In this episode, I had the honor of speaking with Dr. Riccardo Manzotti. We discussed his explanation of consciousness, which he terms The Spread Mind. With a background in Electrical Engineering, Robotics, and Computer Science, Dr. Manzotti was a Fulbright Visiting Scholar at the Department of Linguistic and Philosophy, MIT and is currently an Associate Professor in Theoretical Philosophy, IULM University, Milan and a Google Scholar.

We had a great conversation and covered The Spread Mind and mind-object identity, as well as virtual reality and physicalism. Please enjoy this episode with Dr. Riccardo Manzotti.

Your can order his book through Amazon. Also, check out his cartoons!

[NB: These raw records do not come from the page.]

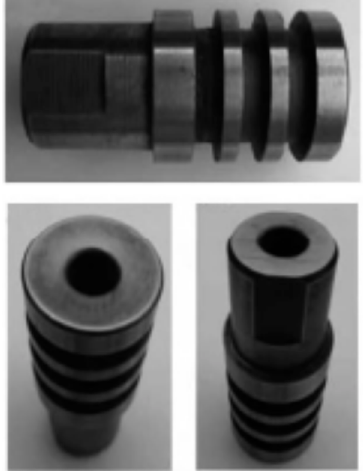
Figure 5. A novel hollow pin-less tool. (Reprinted with permission from [49]. Copyright 2013 Transactions of The China Welding Institution).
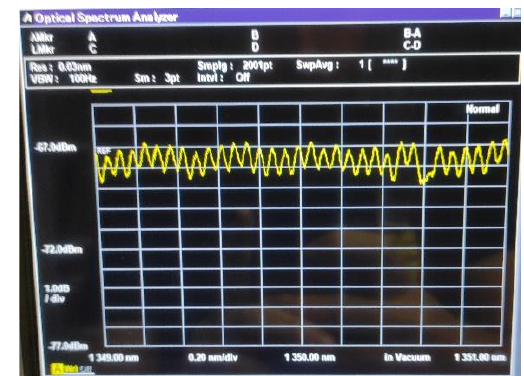
Figure 2: Example of a channeled spectrum obtained from the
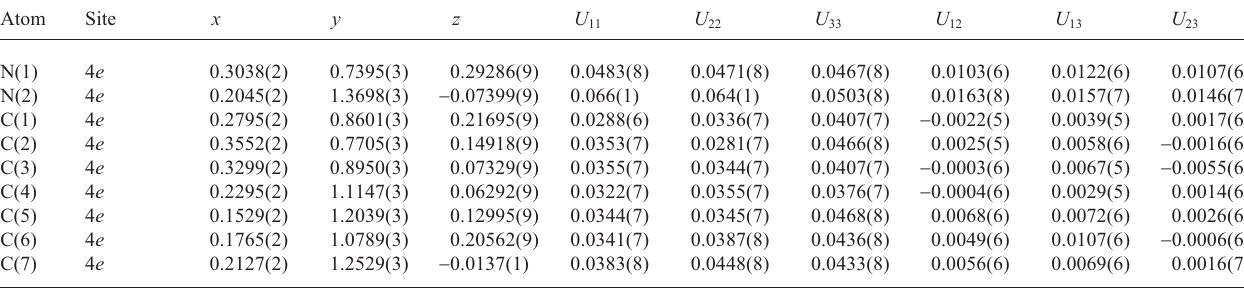
Table 3. Atomic coordinates and displacement parameters (in Å 2 )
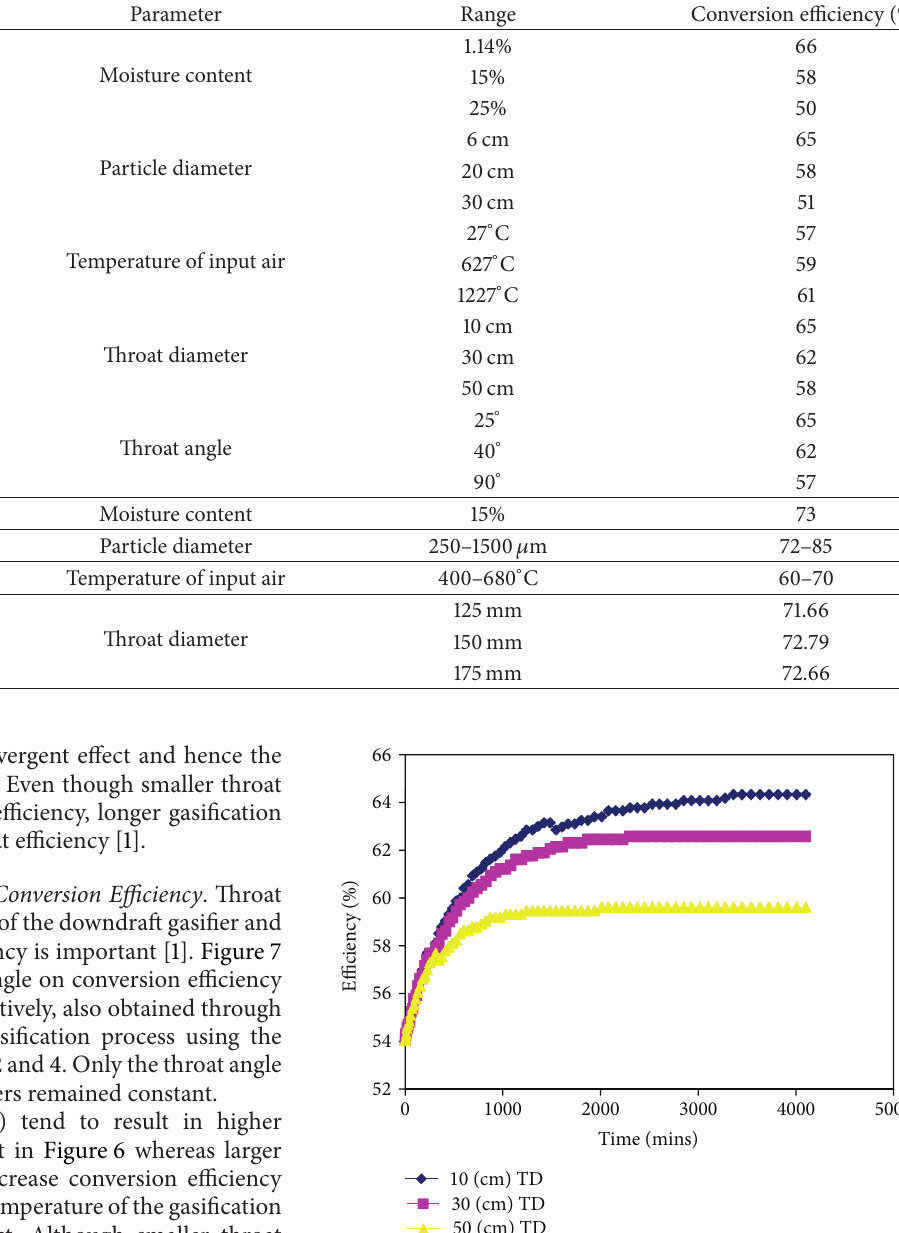
Table 5: A comparison of the simulated results from this study with experimental data from the literature.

The Spread Mind by Riccardo Manzotti on Amazon.com

We covered the following questions: 

  1. Please give us an overview of The Spread Mind theory.
    • How did you come up with this theory, what inspired this? Computer scientist
    • Phenomenal experience is a property of the object?
    • Sounds like the Buddhist notion of becoming one with that which you love. Any connection to Buddhism?
    • The mind is larger than the body of the observer?
    • What is the mechanism that connects our brains to this consciousness?
    • Mind-object versus mind-body: Consciousness not connected to neural activity. Please explain the difference (if you haven’t already). 
  2. Virtual reality.
  3. What if you and I are experiencing the consciousness from the same object. Is that “spread object”? Is there any possibility of our personal ‘consciousness’ crossing over, sharing, combining?
  4. If we are the external objects, how can you explain that we may see reality in different ways? How does your theory address the issue of subjectivity and privacy of experience?
  5. If consciousness is not neural, how do changes in the brain end up affecting consciousness? How does your theory connect with neuroscience? What about brain injury, split brain, sleep, altered states, etc.?
  6. Does the apple experience me, the object being me — flipping the frame of reference? Does it work both ways, like gravity?
  7. Is this panpsychism? Illusionism?
  8. You mention that Spread Mind is part of Naturalism: nothing supernatural exists. Is that right? So you are a physicalist? But you claim consciousness is not in the brain and thus that we are not our bodies, how can both things be true?
  9. A very popular alternative theory about consciousness is Tononi’s integrated information theory (IIT) and other computationalist approaches. Why is your theory different? What’s the connection with information?
  10. What are the bigger ramifications of this theory
  11. If this turns out to be true, how can we use this information?
    • Are there spiritual components?
  12. What else are you working on? What’s in your future? 
  13. What big breakthroughs in understanding consciousness do you see coming in the next 10-20 years?